Uno se podría preguntar desde el punto de vista evolutivo por qué mantenemos en nuestros genomas tantas mutaciones asociadas con la obesidad. Lo normal sería que mutaciones con efectos negativos fueran disminuyendo en frecuencia de una generación a otra hasta desaparecer del linaje humano.
Hay dos respuestas a esta pregunta. La primera es que la mayor parte de las mutaciones no se han expresado hasta las últimas décadas y, por lo tanto, la selección no ha tenido tiempo de actuar. La segunda es que algunas de estas mutaciones fueron, paradójicamente, vitales para la supervivencia de la especia humano. Para entender esto hemos de distanciarnos del entorno actual en el que nos movemos y pensar que hace miles de años, e incluso más recientemente, los alimentos no eran ni tan abundantes, ni tan fáciles de conseguir (al menos en nuestro entorno). Por lo tanto, aquellos que tenían mutaciones que podemos calificar como 'ahorradoras', eran capaces de almacenar y retener mejor la energía (es decir la grasa en el tejido adiposo) y de esta manera afrontar los periodos de hambruna con mayores posibilidades de éxito.
Sin embargo, en el ambiente 'obesogénico' de hoy en día, estos sujetos se encuentran en desventaja dada su predisposición innata a la obesidad. Esto también explica en parte por qué algunos grupos étnicos (por ejemplo los indios americanos o los asiáticos, y sobre todo los habitantes de las islas del Pacífico) tienen un mayor de riesgo de obesidad hoy en día ya que tradicionalmente han sido culturas que han estado expuestas a hambrunas o a conseguir los alimentos con gran esfuerzo físico.
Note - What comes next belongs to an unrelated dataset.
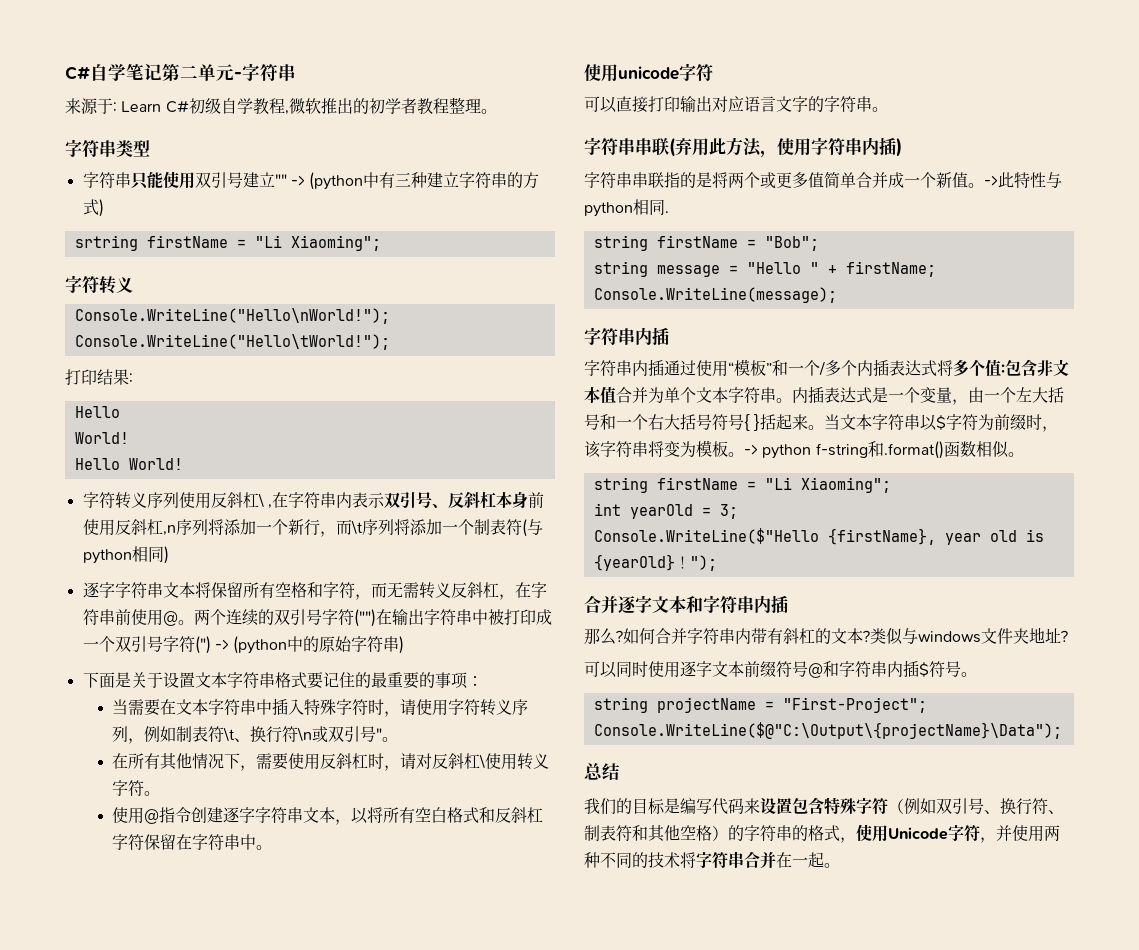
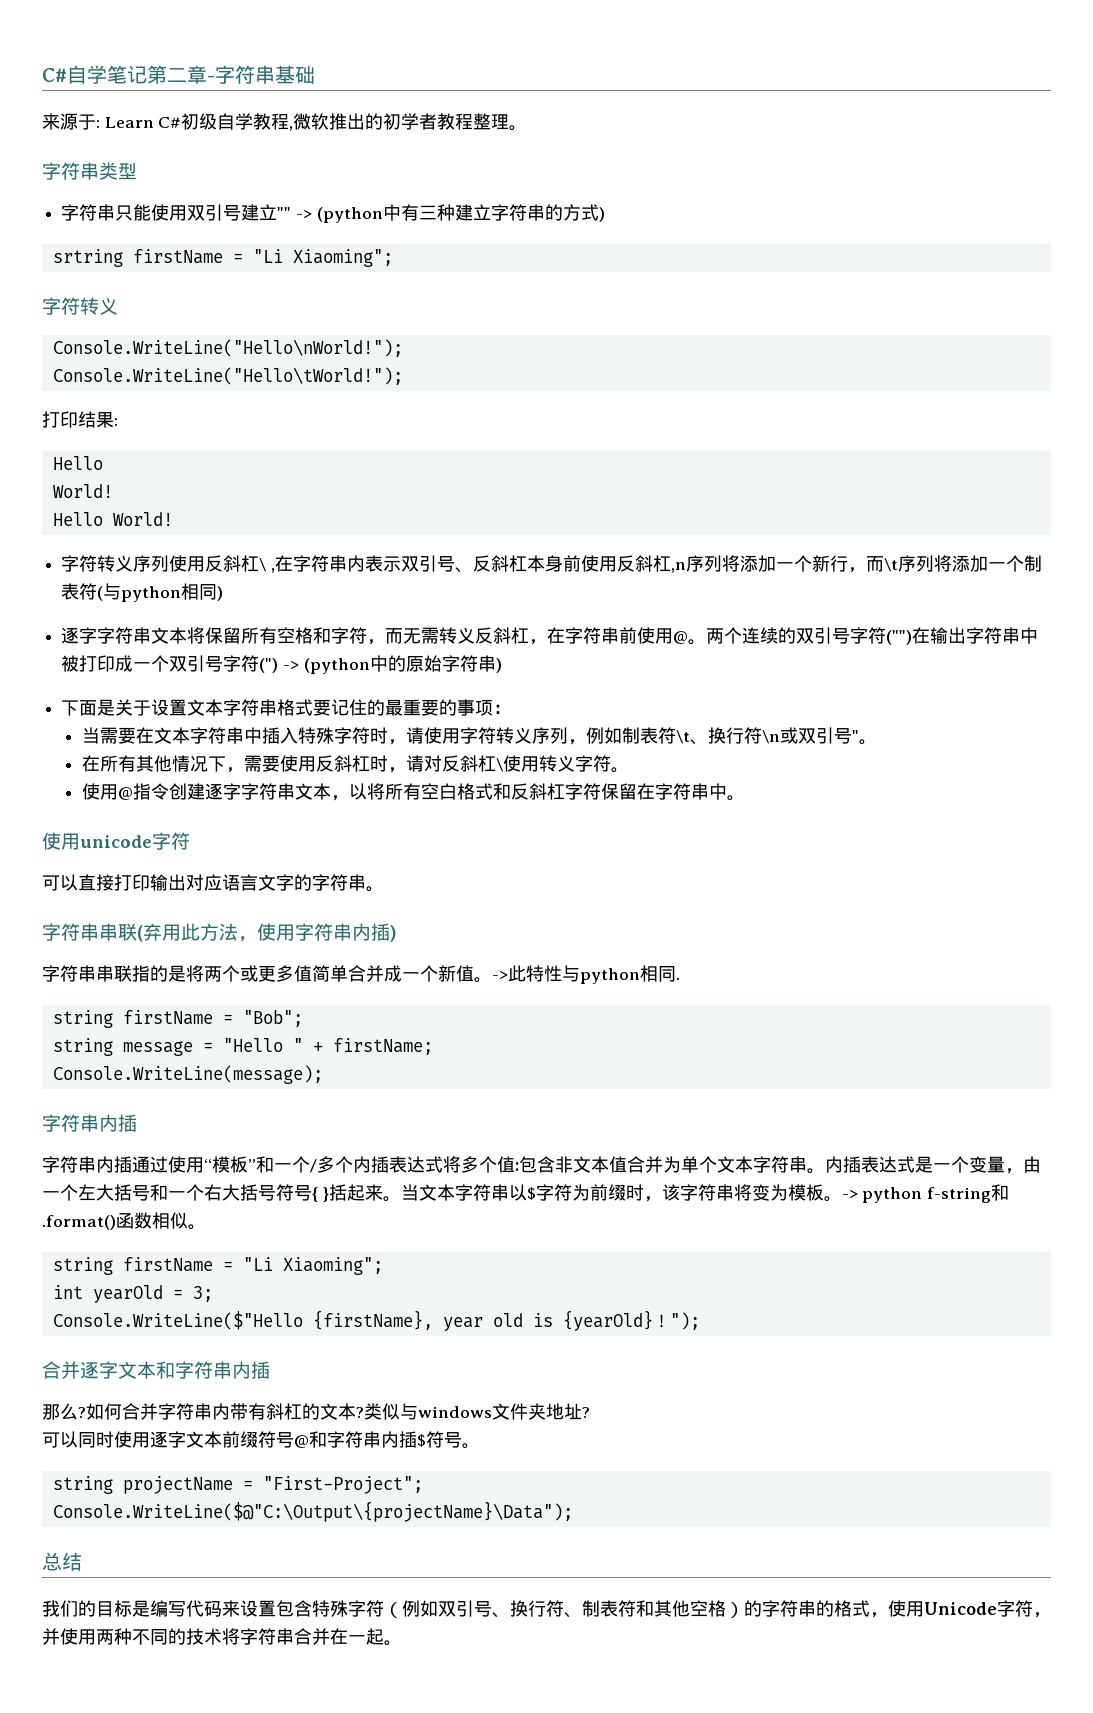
[198,64,234,81] 单元 -> [187,65,207,84] 章
(296, 72) none -> [275,65,315,84] 基础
Así pues, como resumen de este nuestro primer 'pecado capital', podemos decir que la obesidad común en la población tiene un componente genético pero que son nuestros hábitos los que hacen que el potencial encerrado en nuestros genes se manifieste. La mala noticia es que no podemos enteramente 'culpar' a nuestros genes porque nosotros somos cómplices activos. La buena noticia es que la investigación más reciente ha demostrado repetidamente que podemos eliminar en su mayor parte la predisposición a la obesidad con un estilo de vida saludable y con esa 'penitencia' librarnos de las consecuencias de este nuestro 'pecado original'.